* **What the task asks**
When you reach the line with "[58,185,86,198] the -> [37,128,60,145] they" in the data below, begin printing lines exactly, and stop once the line with "[214,779,247,792] had ->" has been printed.
(Beginning of Input data)
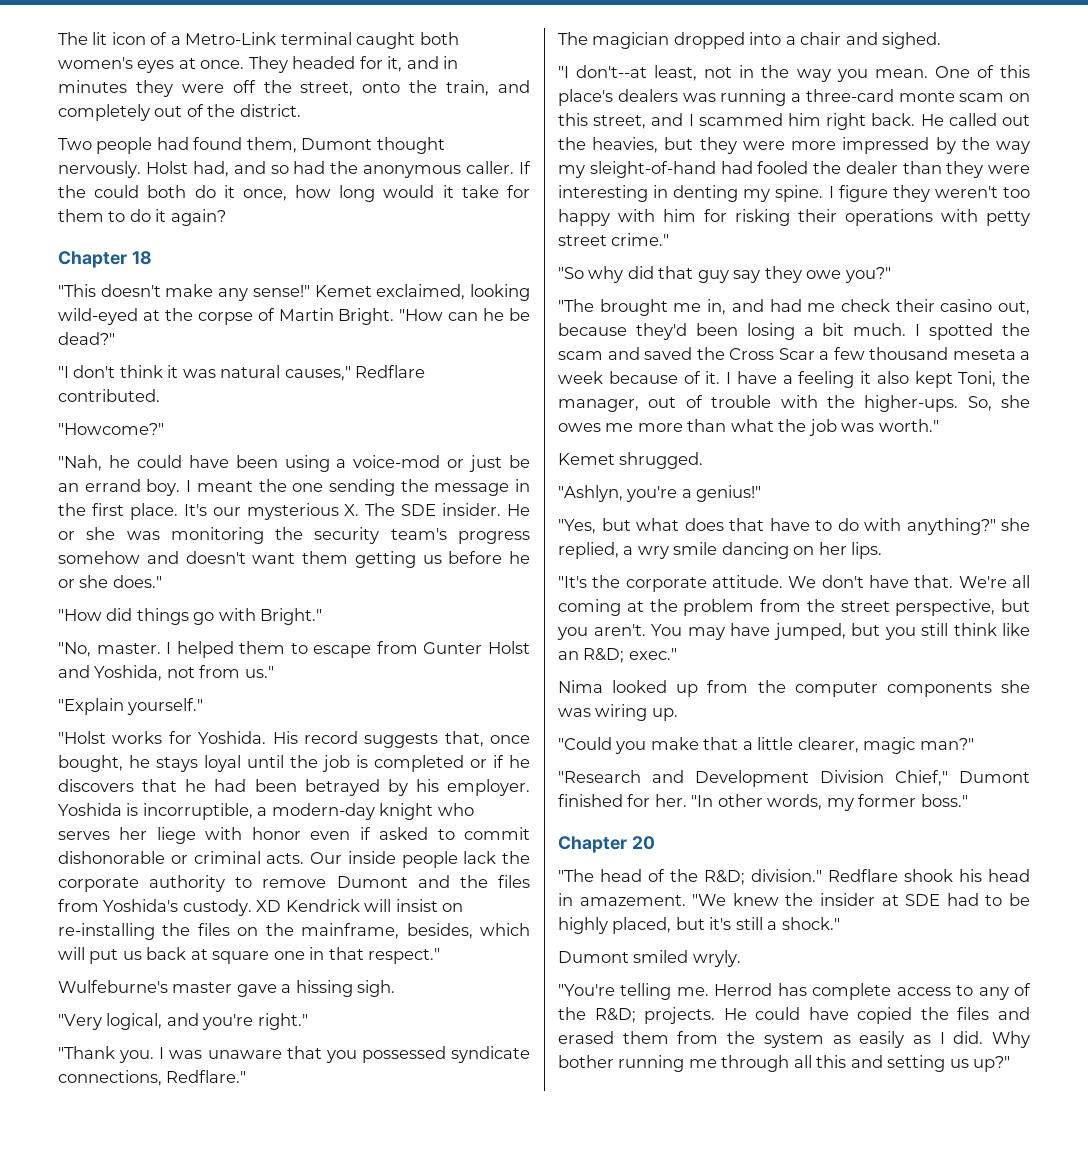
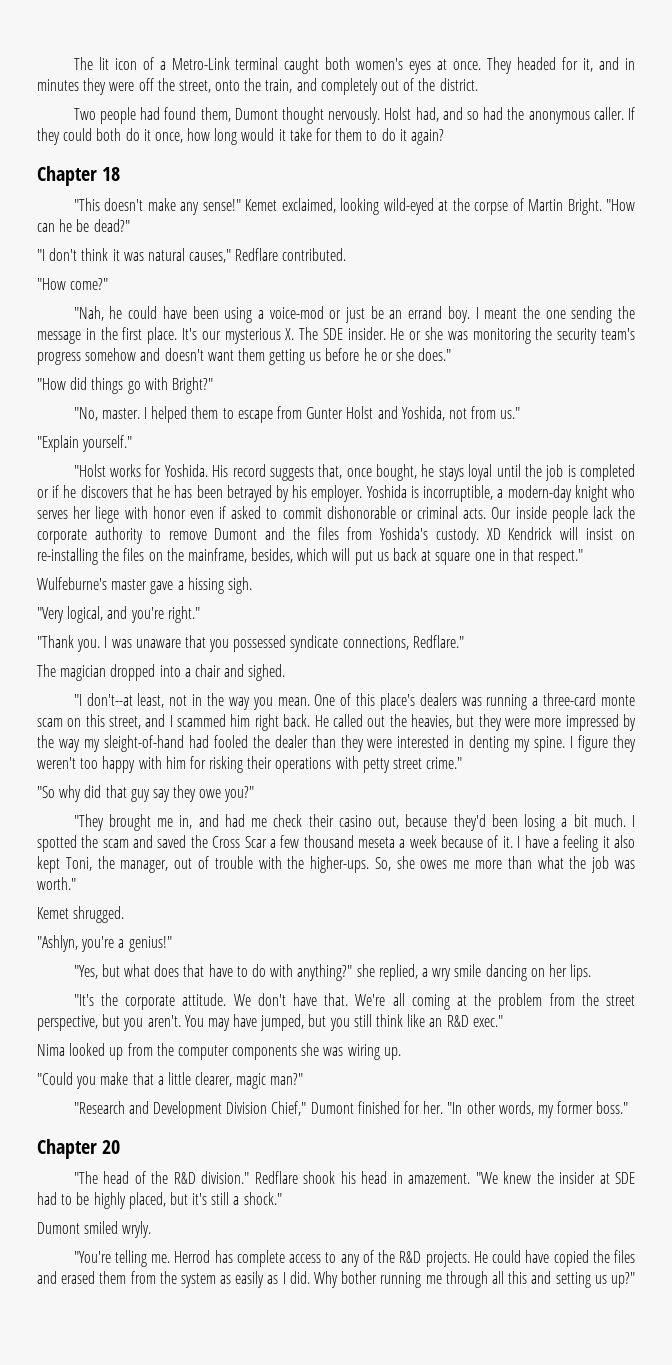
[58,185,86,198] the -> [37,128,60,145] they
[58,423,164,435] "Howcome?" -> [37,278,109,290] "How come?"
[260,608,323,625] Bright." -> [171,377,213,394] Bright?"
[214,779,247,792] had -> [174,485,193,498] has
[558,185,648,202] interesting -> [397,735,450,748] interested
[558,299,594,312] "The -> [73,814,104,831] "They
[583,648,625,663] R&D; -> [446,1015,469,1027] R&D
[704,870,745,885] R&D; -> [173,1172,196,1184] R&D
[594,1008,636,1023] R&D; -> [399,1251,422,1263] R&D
(End of Input data)
(Beginning of Input data)
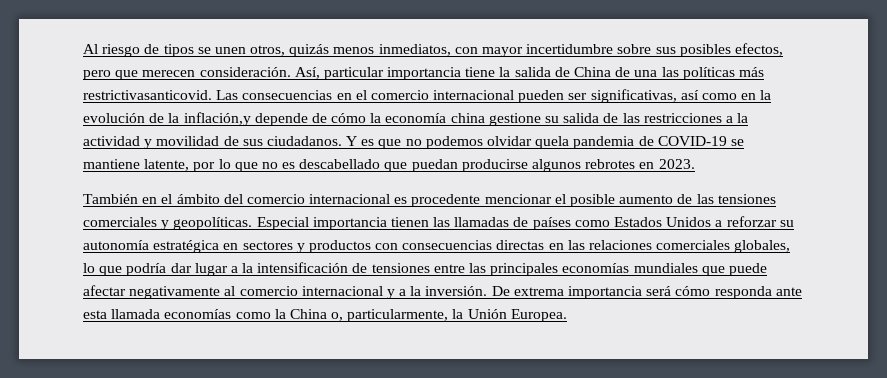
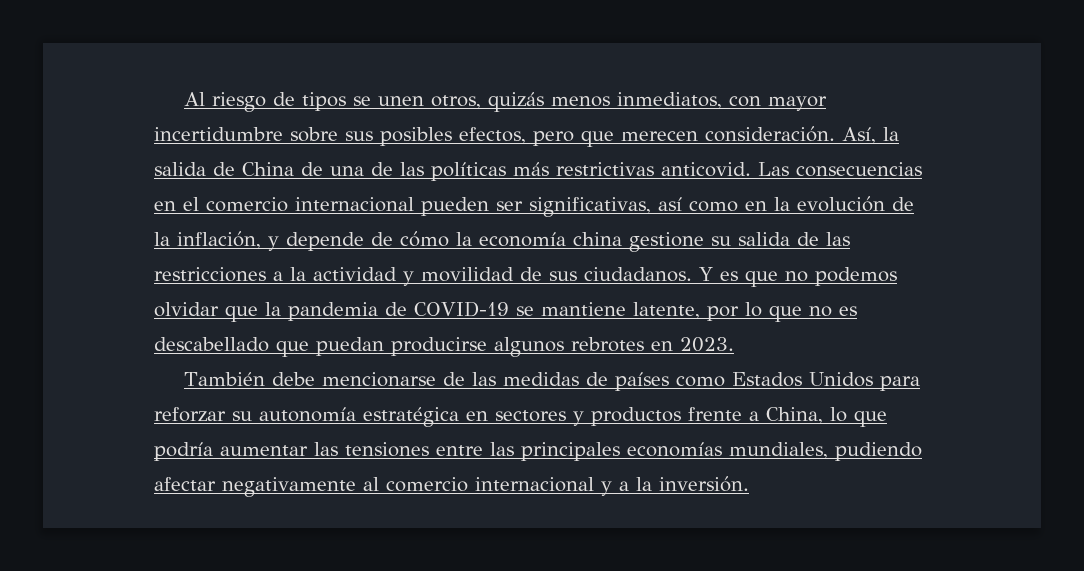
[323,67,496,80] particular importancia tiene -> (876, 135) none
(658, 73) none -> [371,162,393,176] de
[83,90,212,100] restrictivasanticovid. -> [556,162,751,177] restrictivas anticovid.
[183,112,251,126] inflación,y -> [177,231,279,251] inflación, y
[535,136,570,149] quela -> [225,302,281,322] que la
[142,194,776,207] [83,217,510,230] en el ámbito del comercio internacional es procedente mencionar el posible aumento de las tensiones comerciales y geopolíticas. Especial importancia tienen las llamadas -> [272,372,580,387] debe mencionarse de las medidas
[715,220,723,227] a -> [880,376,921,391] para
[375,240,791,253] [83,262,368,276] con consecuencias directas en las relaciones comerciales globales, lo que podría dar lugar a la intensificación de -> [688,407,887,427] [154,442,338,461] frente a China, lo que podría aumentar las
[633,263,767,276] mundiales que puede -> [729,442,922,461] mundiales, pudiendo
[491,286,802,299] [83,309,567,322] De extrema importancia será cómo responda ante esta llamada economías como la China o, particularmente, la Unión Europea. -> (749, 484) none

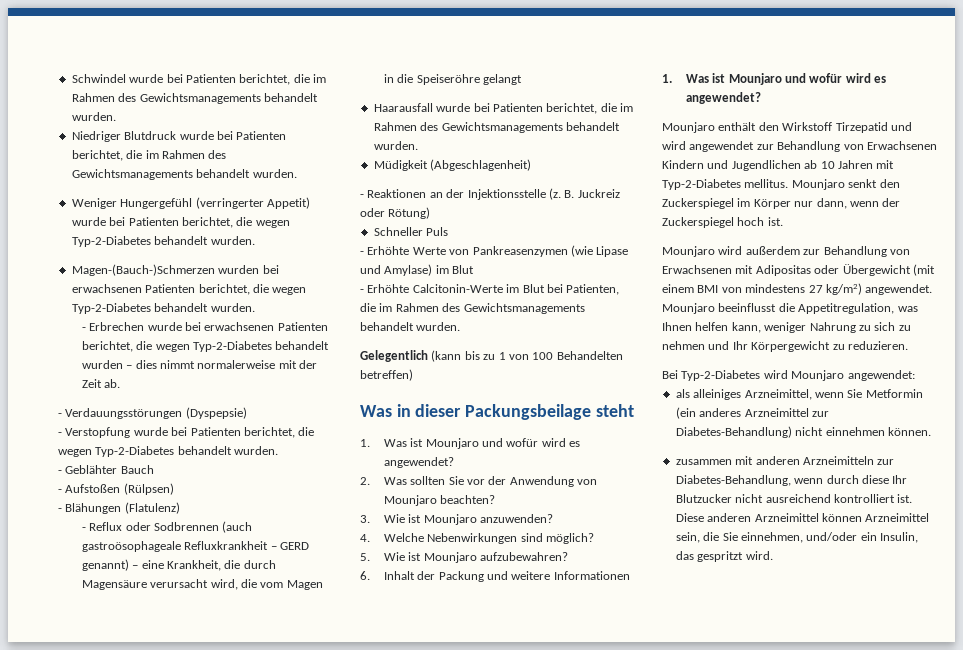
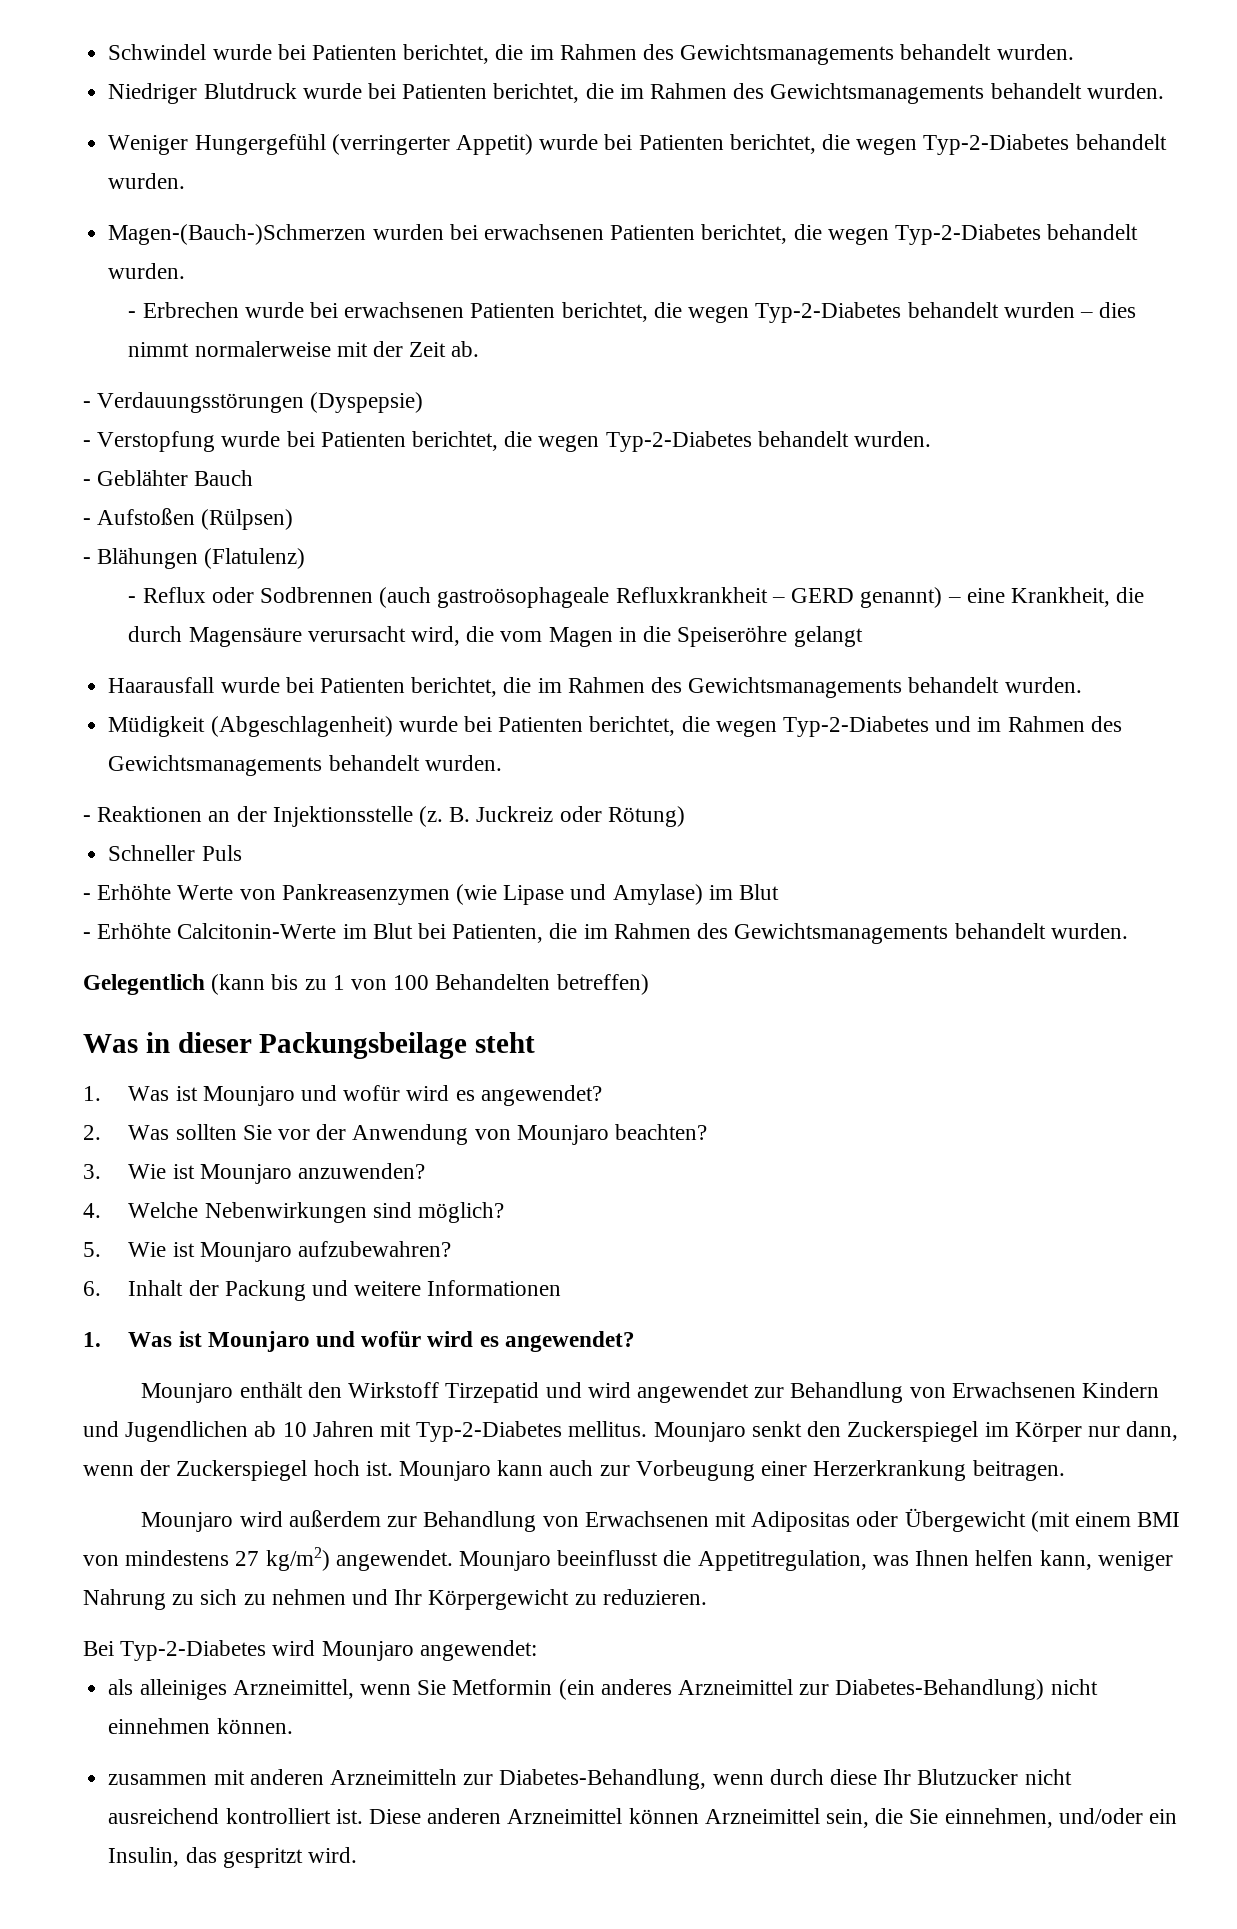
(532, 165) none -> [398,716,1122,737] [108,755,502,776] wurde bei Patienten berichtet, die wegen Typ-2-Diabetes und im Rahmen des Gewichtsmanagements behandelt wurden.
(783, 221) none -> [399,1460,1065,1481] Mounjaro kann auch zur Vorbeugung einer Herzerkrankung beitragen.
(End of Input data)
* **Solution**
[58,185,86,198] the -> [37,128,60,145] they
[58,423,164,435] "Howcome?" -> [37,278,109,290] "How come?"
[260,608,323,625] Bright." -> [171,377,213,394] Bright?"
[214,779,247,792] had -> [174,485,193,498] has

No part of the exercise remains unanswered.